Прошло не так много времени. Моника проснулась практически мгновенно. Её трясли за плечо и постоянно произносили её имя.

— Проснись, проснись, пожалуйста!

— А? Ч... что?

Венди взяла коробку с полки и положила посреди кровати.

— Послушай, я тебя прошу. Просто послушай и ничего не говори. Это важно.

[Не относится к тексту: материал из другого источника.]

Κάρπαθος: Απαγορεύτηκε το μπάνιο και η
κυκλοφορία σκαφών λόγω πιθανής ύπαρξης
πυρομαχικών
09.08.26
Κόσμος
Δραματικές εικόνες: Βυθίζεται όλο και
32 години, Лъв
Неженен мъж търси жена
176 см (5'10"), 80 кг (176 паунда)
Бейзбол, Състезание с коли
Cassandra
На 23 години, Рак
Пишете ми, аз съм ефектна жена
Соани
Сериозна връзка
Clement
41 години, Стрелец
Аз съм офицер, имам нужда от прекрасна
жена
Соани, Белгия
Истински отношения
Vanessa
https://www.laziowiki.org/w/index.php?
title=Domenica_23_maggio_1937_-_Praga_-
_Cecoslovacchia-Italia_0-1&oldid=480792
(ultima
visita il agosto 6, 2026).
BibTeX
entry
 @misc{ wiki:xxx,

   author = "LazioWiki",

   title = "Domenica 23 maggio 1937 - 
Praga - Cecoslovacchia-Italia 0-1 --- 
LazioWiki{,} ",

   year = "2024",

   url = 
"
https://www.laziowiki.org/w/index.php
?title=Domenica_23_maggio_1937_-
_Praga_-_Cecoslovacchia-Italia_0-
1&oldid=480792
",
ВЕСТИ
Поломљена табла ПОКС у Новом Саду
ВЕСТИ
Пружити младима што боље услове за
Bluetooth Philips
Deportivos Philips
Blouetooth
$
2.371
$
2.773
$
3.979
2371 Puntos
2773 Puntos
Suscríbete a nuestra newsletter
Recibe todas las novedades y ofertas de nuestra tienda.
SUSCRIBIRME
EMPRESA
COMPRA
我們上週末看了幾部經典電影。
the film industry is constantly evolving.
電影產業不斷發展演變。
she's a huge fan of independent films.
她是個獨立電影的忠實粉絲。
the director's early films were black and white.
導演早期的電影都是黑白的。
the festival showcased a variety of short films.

Моника сделала чуть погромче и прислушалась. Звучало не просто сердцебиение какого-то инструмента, как обычно. Не игра одного лишь альта, скрипки или свирели. Не водоворот, не всплеск, а что-то совершенно другое. В обычных мелодиях читались техника и эмоции. Красивая история, если уж на то пошло. Здесь же было что-то совсем другого уровня — последняя глава мироздания, что расставляет всё на свои места. Сначала озорство, затем град, что накрывает его с головой. И никакого одиночества меж звуков.

По телу пробежали мурашки. Моника словила себя на мысли, что сознание её уже намного яснее, чем днём. Никакого сна, даже в помине. Сердцебиение участилось.

Жизнь в виде звука слышали обе. Венди даже наклонилась, вслушиваясь в звуки, ради которых разбудила подругу. Настоящий оркестр, где инструменты и музыканты стали братьями и сёстрами. Они говорили не об истории человека, которому радостно или грустно. Это была природная гармония, сменяющая первозданный хаос, и наоборот. Когда невидимая сила задушила весёлые нотки, показалось, что она на миг убила и своих слушателей. Моника и Венди переглянулись, и первая даже приоткрыла рот — она поняла, в чём было дело. Но ни слова! Ни за что нельзя было нарушать борьбу того, что не имело начала, с тем, у чего нет конца. И первое, и второе пронизывало обеих. В такие моменты может показаться, что сердцебиение слилось в один звук, переживания стали сплавом чувств, а музыка воздействует на тебя физически. Любой, кто слышал эти звуки, понимал, что это действительно, по-настоящему так.

— Это словно... словно извержение цветов из вулкана, что завис в воздухе, — попыталась найти слова Венди только тогда, когда мелодия кончилась, когда исчез последний звук.

— Больше, — Моника не могла оторвать глаз от человека, который прочувствовал все так же сильно, как она сама. — Это куда больше и выше.

И правда, она даже не решалась подбирать слова, но знала, что Венди с ней всецело согласна. Вспомни что-то могущественное — не то. Фатальное, неизбежное и непобедимое — все это тоже не подходит, если брать по отдельности. Но Моника понимала, почему прозвучало такое сравнение. Это был самый огромный вулкан, что извергал чувства. И два человека, как единственные жители, что стояли у его основания, захлебнулись в этих чувствах полностью.

________________________________________________________________________

[1] Броненосцев, а тем более их новорожденных особей, на Дамон-Тарре считают самыми сонливыми животными, которые бодрствуют лишь пару часов в сутки.